Case and point of this is me building the TCL switcher for Atik because he's spun out on roundabouts due to this.

The TCL is designed to reduce power being applied to the wheels when it thinks the wheels are slipping, it does this by pulling back on the throttle by means of a vacuum when it detects slippage. It determines slippage by checking each individual wheel speed and comparing it against the accelerometer, the vehicle speed sensor on the gearbox and what the auto box is currently doing.

The reason for the TCL spazzing out in a manual conversion is there is no feedback from the (missing) autobox as the car is tricked into thinking the auto gearbox is in neutral.

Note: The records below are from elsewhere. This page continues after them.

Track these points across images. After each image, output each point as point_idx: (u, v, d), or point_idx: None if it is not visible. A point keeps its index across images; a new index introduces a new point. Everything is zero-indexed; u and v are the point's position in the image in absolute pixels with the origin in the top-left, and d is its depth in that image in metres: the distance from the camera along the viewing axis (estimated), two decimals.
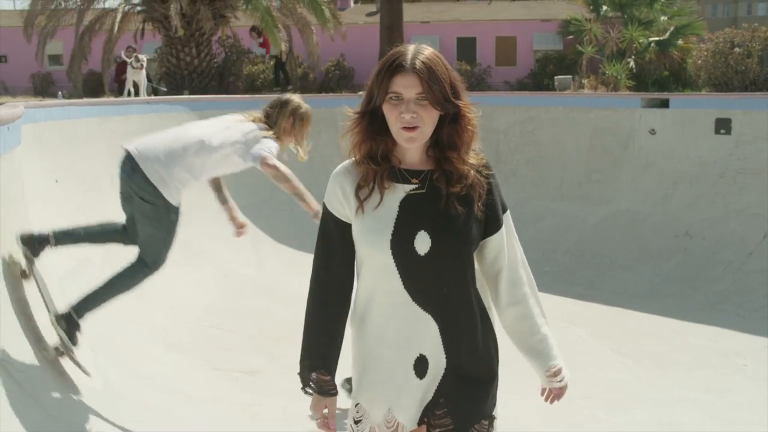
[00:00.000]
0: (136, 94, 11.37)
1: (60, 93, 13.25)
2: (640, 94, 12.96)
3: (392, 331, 2.12)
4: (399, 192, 2.11)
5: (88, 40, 14.86)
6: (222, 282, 9.14)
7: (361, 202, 2.11)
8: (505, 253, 2.19)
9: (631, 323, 7.83)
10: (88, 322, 4.63)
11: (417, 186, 2.10)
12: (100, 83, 22.22)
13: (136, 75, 11.66)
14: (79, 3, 14.85)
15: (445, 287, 2.09)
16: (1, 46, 26.17)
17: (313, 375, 2.19)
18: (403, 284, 2.07)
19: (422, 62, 2.01)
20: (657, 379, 6.25)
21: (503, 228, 2.18)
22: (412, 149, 2.11)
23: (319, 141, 11.94)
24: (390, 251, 2.05)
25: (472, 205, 2.09)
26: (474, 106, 2.13)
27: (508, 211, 2.23)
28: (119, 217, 4.78)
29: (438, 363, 2.13)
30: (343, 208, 2.16)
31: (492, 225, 2.16)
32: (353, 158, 2.17)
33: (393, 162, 2.13)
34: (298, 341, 6.67)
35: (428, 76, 2.00)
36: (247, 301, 8.69)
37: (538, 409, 1.60)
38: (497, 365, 2.25)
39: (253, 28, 16.03)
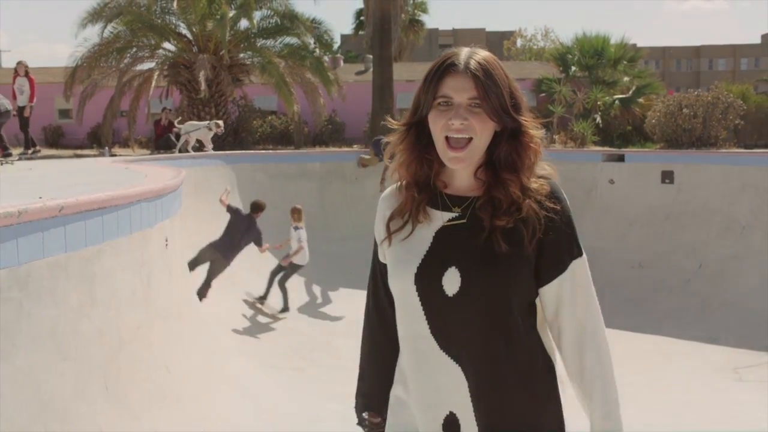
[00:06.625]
0: (177, 148, 13.25)
1: (106, 148, 15.13)
2: (601, 150, 15.17)
3: (418, 383, 1.78)
4: (437, 221, 1.77)
5: (118, 100, 16.81)
6: (256, 306, 10.92)
7: (389, 234, 1.81)
8: (566, 309, 1.73)
9: None
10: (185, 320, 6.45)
11: (458, 215, 1.75)
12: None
13: (205, 134, 13.39)
14: (119, 65, 16.87)
15: (477, 336, 1.70)
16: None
17: (365, 415, 2.04)
18: (430, 328, 1.73)
19: (478, 63, 1.68)
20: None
21: (564, 275, 1.72)
22: (459, 170, 1.75)
23: (330, 190, 14.02)
24: (414, 287, 1.72)
25: (521, 243, 1.68)
26: (537, 122, 1.77)
27: (582, 258, 1.76)
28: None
29: (471, 426, 1.75)
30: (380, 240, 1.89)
31: (548, 271, 1.73)
32: (400, 182, 1.84)
33: (438, 186, 1.79)
34: (326, 349, 9.00)
35: (484, 78, 1.66)
36: (278, 321, 10.42)
37: None
38: None
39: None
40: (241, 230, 10.16)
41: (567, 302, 1.73)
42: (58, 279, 2.96)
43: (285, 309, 10.45)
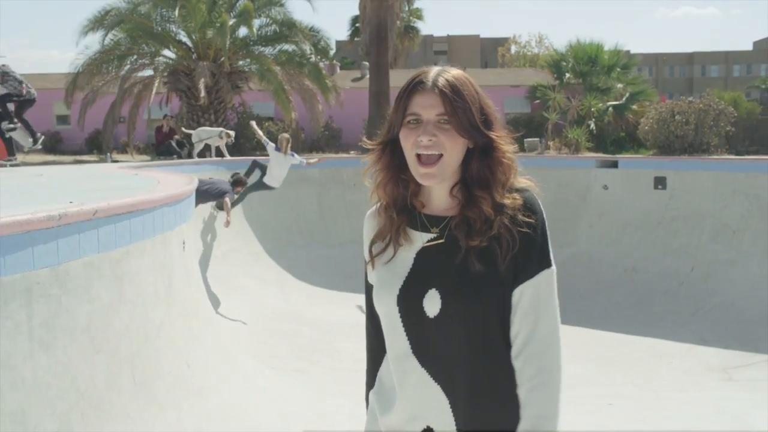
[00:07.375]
0: (189, 155, 13.56)
1: (108, 155, 15.36)
2: (595, 156, 15.46)
3: (401, 398, 1.80)
4: (417, 242, 1.79)
5: (119, 107, 17.03)
6: (258, 310, 11.12)
7: (372, 257, 1.85)
8: (519, 316, 1.71)
9: (590, 337, 9.94)
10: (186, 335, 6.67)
11: (436, 236, 1.76)
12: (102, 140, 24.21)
13: (221, 142, 13.84)
14: (119, 72, 17.11)
15: (458, 356, 1.72)
16: None
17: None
18: (411, 348, 1.76)
19: (446, 80, 1.69)
20: (606, 372, 8.37)
21: (527, 284, 1.71)
22: (435, 189, 1.77)
23: (329, 196, 14.26)
24: (397, 308, 1.75)
25: (496, 262, 1.69)
26: (509, 138, 1.76)
27: (550, 270, 1.74)
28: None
29: None
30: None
31: (515, 279, 1.71)
32: (379, 202, 1.87)
33: (416, 206, 1.81)
34: (327, 352, 9.21)
35: (452, 94, 1.67)
36: (280, 324, 10.63)
37: None
38: None
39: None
40: (216, 183, 10.86)
41: (521, 310, 1.71)
42: (92, 278, 3.20)
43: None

Feedback that can be determined from the auto box is what gear its currently in and what the torque converter is up to.

My thoughts are thus, would we be able to keep TCL in converted cars if we perform one or all of the following;

  1. Wire up a series of switches in the manual gearbox shift gate to feed back what gear the car is currently in (and as such, get a nice readout on auto-dashboards what gear the car is presently in)
  2. Wire up a switch to the clutch to provide some level of feedback to what the torque converter may be up to

Also, when doing a auto to manual conversion, if you replace the auto gearbox ECU with a manual gearbox ECU at the same time, do you still have problems with TCL?